Order from the source

These products are made by or for monasteries, convents, abbeys and hermitages in the United States. All are available by ordering directly from the source. Or you can buy them through Monastery Greetings, a Cleveland mail-order firm (800-472-0425, www.monasterygreetings.com). Prices for products listed below are from the makers and do not include shipping or other charges.

• St. Benedict sauce and plank from the Northwest Alder Plank Grilling Kit. Fashioned by John Tapert for the St. Joseph Carmelite Monastery in Shoreline, Wash. $39.95. 425-788-4905, www.john tapert.com.

• Cowboy Blend Coffee by Mystic Monk Coffee. Made by the monks of the Most Blessed Virgin Mary of Mount Carmel, Clark, Wyo. $9.95 (12-ounce bag). 877-751-6377, www.mysticmonkcoffee.com.

• Trappist Abbey Monastery Fruitcake by the monks of the Abbey of Our Lady of Guadalupe in Lafayette, Ore. $27.50 (three 1-pound fruitcakes). 800-294-0105, www.trappistabbey.org.

• Milk Chocolate Butter Nut Munch by Trappistine Quality Candy. Made by nuns at Mount St. Mary's Abbey in Wrentham, Mass. $12 (10-ounce box). 866-549-8929, www.trappistinecandy.com.

• Deluxe Caramel Assortment from Trappistine Creamy Caramels. Made by nuns at Our Lady of the Mississippi Abbey in Dubuque, Iowa. $17 (24-ounce box). 866-556-3400, www.trappistine.com.

• Springerle Cookies by Simply Divine, a bakery run by the Sisters of St. Benedict, Ferdinand, Ind. $10.50 (12 cookies). 812-367-2500, www.simplydivinebakery.org.

BROTHER VICTOR’S PEAR CLAFOUTIS

INGREDIENTS

Unsalted butter for the baking dish

6 small ripe Bosc pears

3 eggs

½ cup granulated sugar

2 tsps. Cornstarch

1 ½ cups whole milk

2 tablespoons cognac or pear brandy

1 teaspoon vanilla extract

Pinch of freshly grated nutmeg

12 to 14 vanilla caramels unwrapped

METHOD

1. Preheat the oven to 350° F. Generously butter a large 9×13 baking dish and set aside. Peel, halve, and core the pears and set aside.

2. In a medium bowl, whisk together eggs, sugar and cornstarch. Add milk, cognac, and vanilla and mix until well combined.

3. Pour a thin layer, about 1 cup, of the custard into the baking dish, tilting the pan to spread it evenly over the bottom of the pan. Bake in the center of the oven until the custard thickens and sets about 5 minutes.

4. Remove the pan from the oven and carefully arrange the pears cut down over the set custard.

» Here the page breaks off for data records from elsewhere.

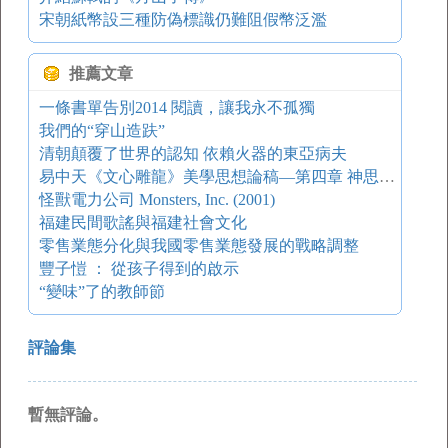
宋朝紙幣設三種防偽標識仍難阻假幣泛濫
推薦文章
一條書單告別2014 閱讀，讓我永不孤獨
我們的“穿山造趺”
清朝顛覆了世界的認知 依賴火器的東亞病夫
易中天《文心雕龍》美學思想論稿—第四章 神思之理
怪獸電力公司 Monsters, Inc. (2001)
福建民間歌謠與福建社會文化
零售業態分化與我國零售業態發展的戰略調整
豐子愷 ： 從孩子得到的啟示
“變味”了的教師節
評論集
暫無評論。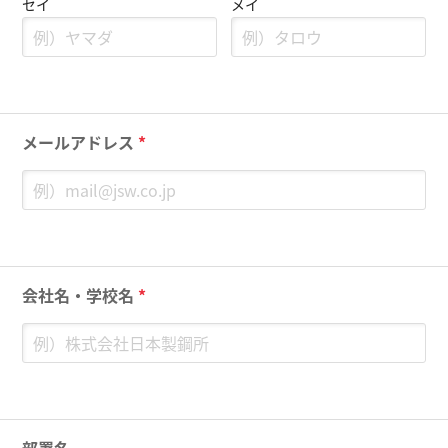
セイ
メイ
メールアドレス
*
会社名・学校名
*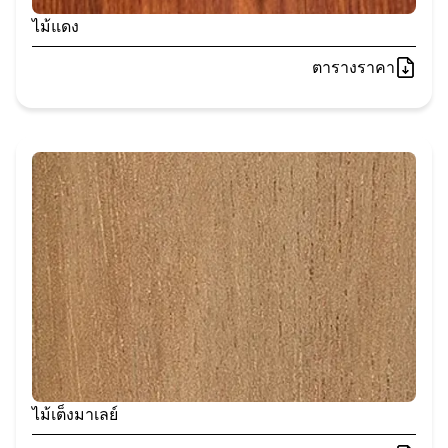
ไม้แดง
ตารางราคา
ไม้เต็งมาเลย์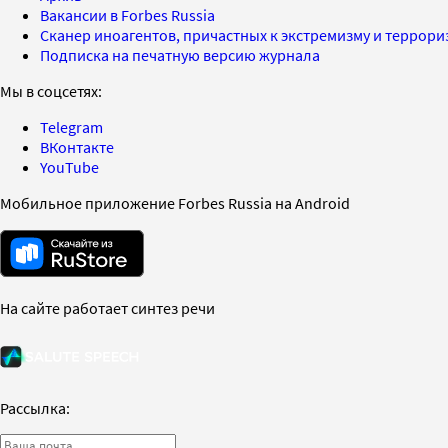
Вакансии в Forbes Russia
Сканер иноагентов, причастных к экстремизму и террор
Подписка на печатную версию журнала
Мы в соцсетях:
Telegram
ВКонтакте
YouTube
Мобильное приложение Forbes Russia на Android
На сайте работает синтез речи
Рассылка: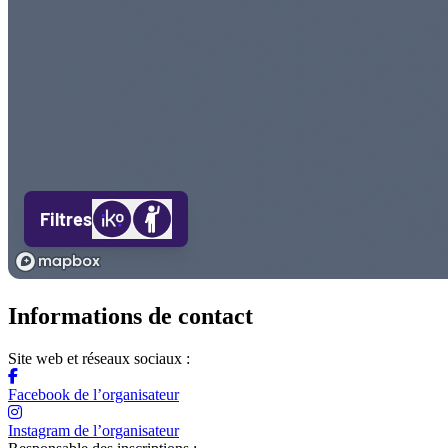
Informations de contact
Site web et réseaux sociaux :
Facebook de l’organisateur
Instagram de l’organisateur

5. Pour the rest of the custard over the fruit and sprinkle the nutmeg lightly over the top.

6. Arrange the caramels about 2 inches apart on the top of the clafoutis.

7. Return to the oven and bake until the custard is firm and starts to brown around the edges a bit, 40 to 45 minutes.

8. Remove the clafoutis from the oven and serve warm.

Tip: For an extra taste of heaven, use caramels from Our Lady of the Mississippi Abbey. These caramels, produced by nuns from fresh butter and cream from local farms, have been lauded by U.S. News & World Report and the Food Network. They can be purchased at Trappistine.com.